The Audit Committee approves the charter for the Group’s Internal Audit and the annual audit plan as well as assesses its operations. As part of the Internal Audit plan, the Group’s Internal Audit (IA) function also performs independent audits of Cramo’s financial reporting process and assesses the effectiveness of Cramo’s controls at the Group level and in the OpCos. The results of audit assignments are reported regularly to the Audit Committee, the President and CEO and the CFO. These results are also shared with the Group’s external auditors, and internal activities are aligned with the suggestions presented by the external auditors. Furthermore, the Group Finance and Development function monitors the adequacy and effectiveness of Cramo’s control activities and ensures that external reporting is correct, timely and in compliance with regulations. OpCo managers and controllers ensure compliance with the Group’s financial reporting guidelines along with local, state and national budgetary reporting requirements and that local external reporting is correct and timely.

Ongoing monitoring activities include the follow-up of monthly financial reports relating to the budget, forecasts and other targets, follow-up of business plans, monitoring of new plans and follow-up of internal and external projects. The scope and frequency of separate evaluations depend primarily on an assessment of risks and the effectiveness of ongoing monitoring procedures and control activities. Internal control deficiencies are identified and communicated in a timely manner to the parties responsible for taking corrective action, as well as to management, the Audit Committee and the Board as appropriate. Implementation and control of financial and other business targets are monitored through Group-wide financial reporting and through regular operating company Board meetings as well as management and controller meetings.

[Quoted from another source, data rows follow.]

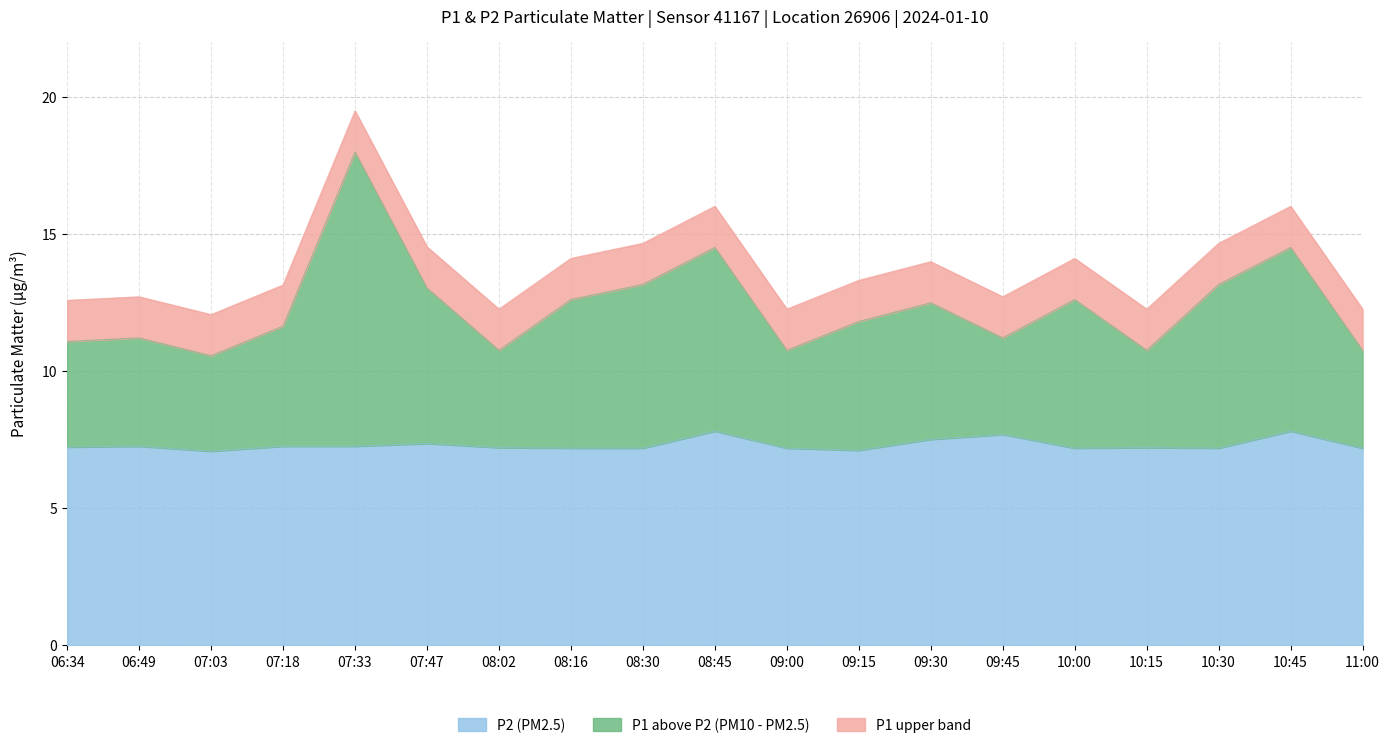

How many lines are shown in the chart?

3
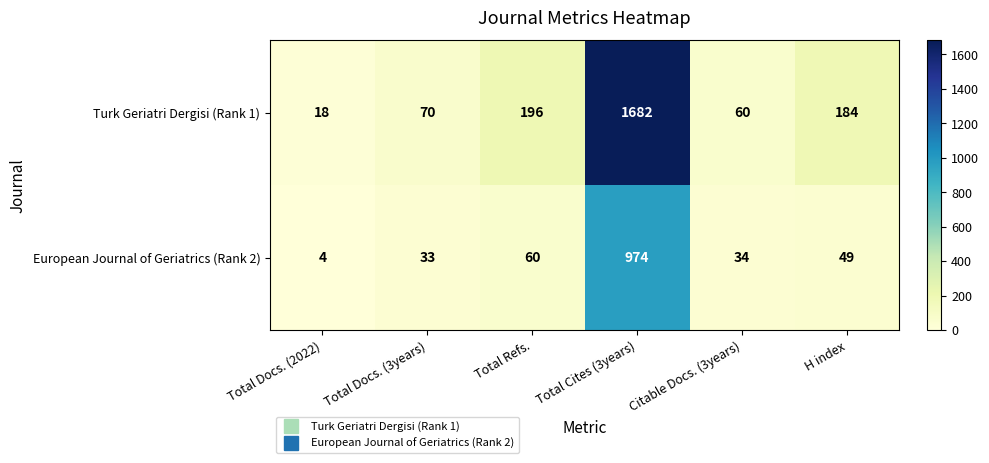

At which label does Turk Geriatri Dergisi (Rank 1) first exceed 184?

Total Refs.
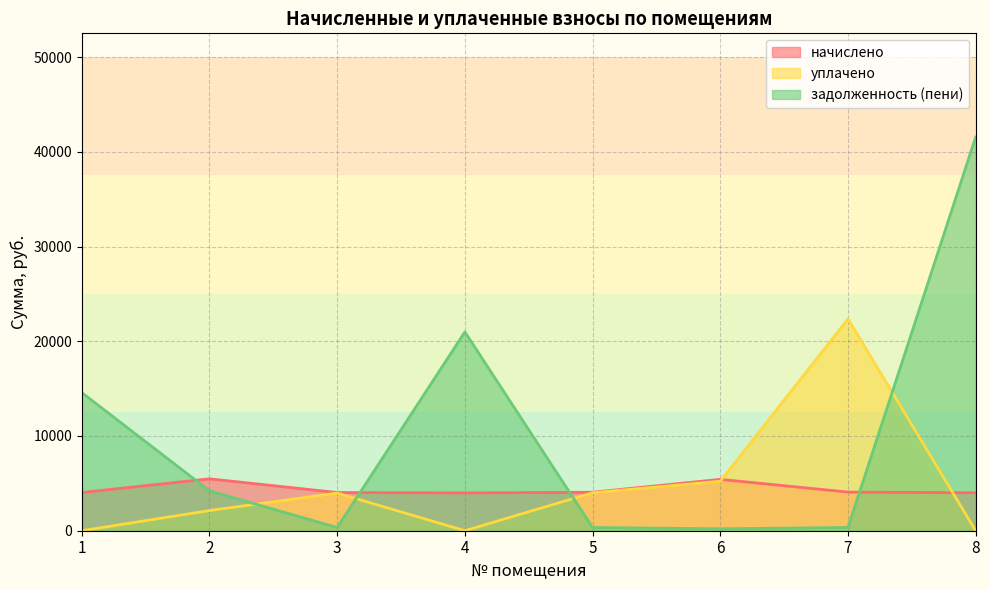

The уплачено series shows 1941.4 at 5. True or false?

False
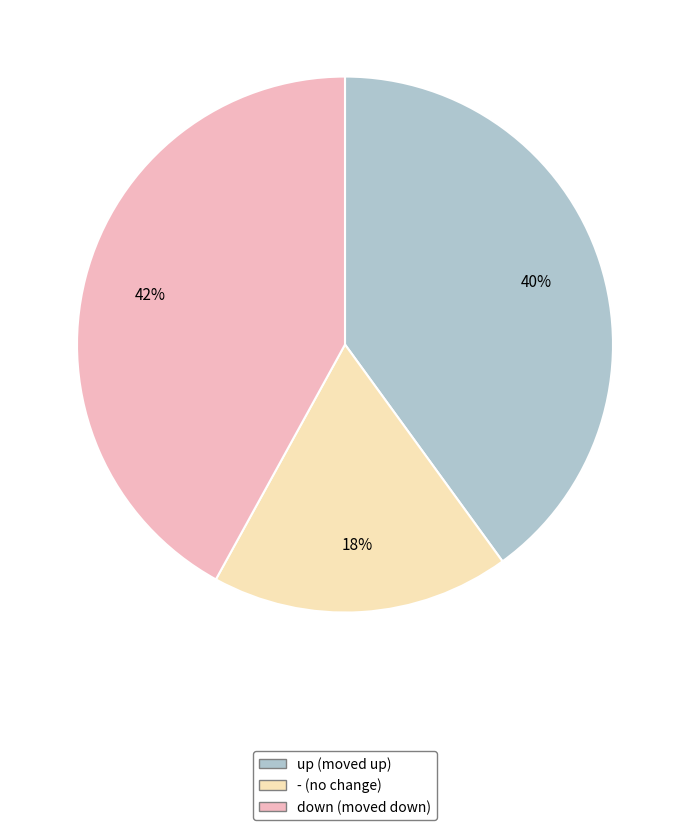

To the nearest percent, what is the difference between the largest and smallest slice percentages?

24%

Cramo’s related parties include the Board of Directors, Group management team, his/her close family members, entities under control or significant influence of the persons belonging to related parties, subsidiaries and joint ventures.

The transactions concluded between the Company and its related parties are evaluated and monitored and it is ensured that any conflicts of interest are taken into account appropriately in the decision-making process of the Company.

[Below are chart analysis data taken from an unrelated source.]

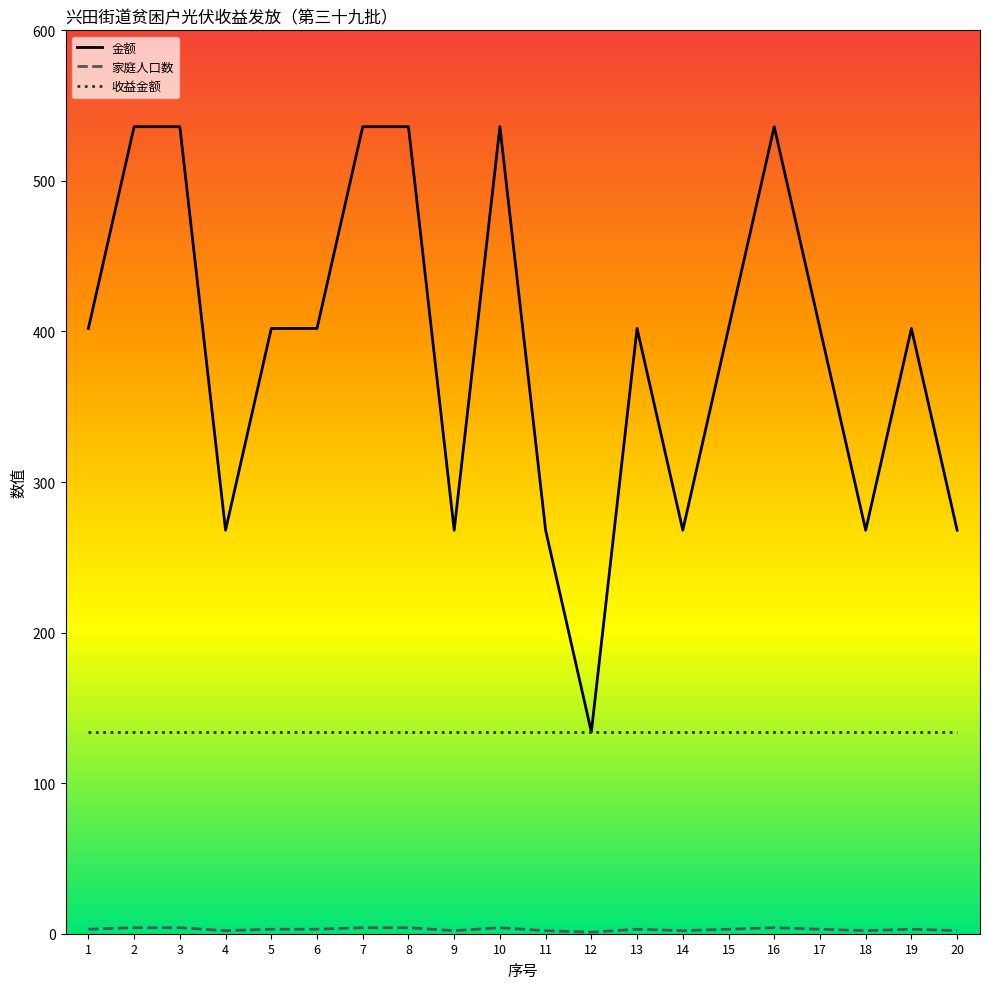

What is the total value across all series at 16?

674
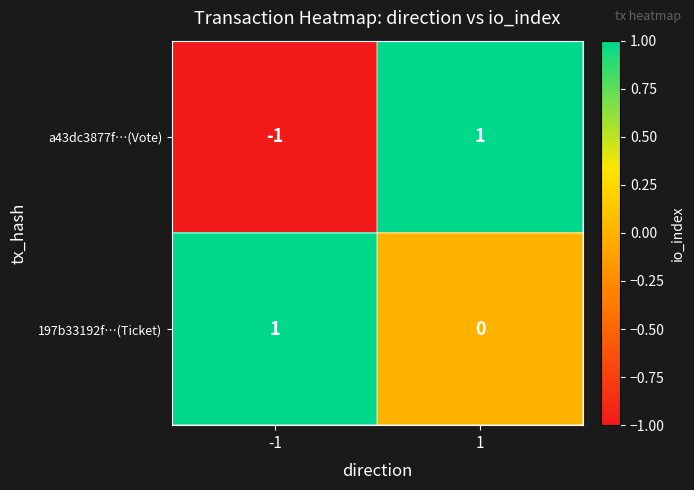

What is the spread (max minus min) of values at -1?

2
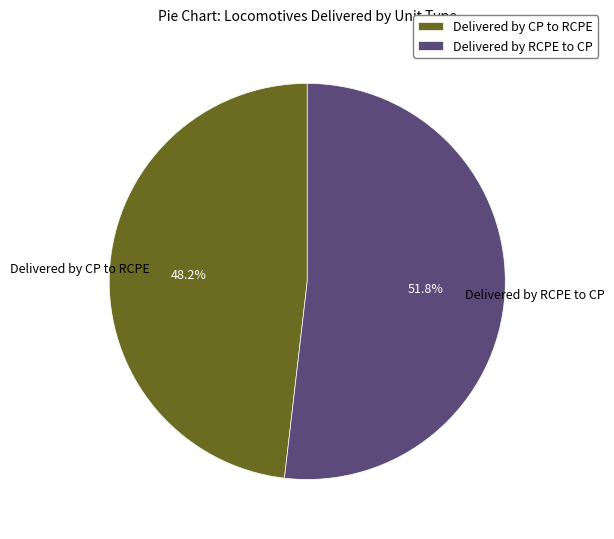

Combined, do Delivered by RCPE to CP and Delivered by CP to RCPE account for over 50%?

Yes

Transactions between the Company and related parties are allowed, provided that they promote the purpose of the Company and are conducted on acceptable terms and in the interests of the Company from the company’s business perspective, as well as in compliance with effective regulations.

Further information about internal control and risk management related to financial reporting can be found in Corporate Governance Statement 2019.


Corporate governance statements

Corporate governance

The corporate governance at Cramo is based on Finnish law and the Company’s Articles of Association. The Group complies with the rules of Nasdaq Helsinki Ltd and from 1 January 2020 onwards the Finnish Corporate Governance Code 2020 published by the Securities Market Association. The Corporate Governance Code is available on the Securities Market Association’s website: Cramo does not deviate from the Finnish Corporate Governance Code Recommendations.

The Group’s headquarters are in Vantaa, Finland and the Company is listed on the Nasdaq Helsinki Ltd.

Cramo prepares annual financial statements and interim reports conforming to Finnish law and International Financial Reporting Standards (IFRS). Statements and reports are published in Finnish and English.

Overview of Corporate Governance Components at Cramo Group

The Group’s control and management responsibilities are divided among the General Meeting of Shareholders, the Board of Directors with its three committees, Shareholders’ Nomination Committee, the President and CEO, the Group Management team and Managing Directors of subsidiaries. The Board of Directors supervises the performance of the Company, its management and organisation on behalf of shareholders. The Board of Directors and the Group management team are separate bodies, and no one serves as a member of both.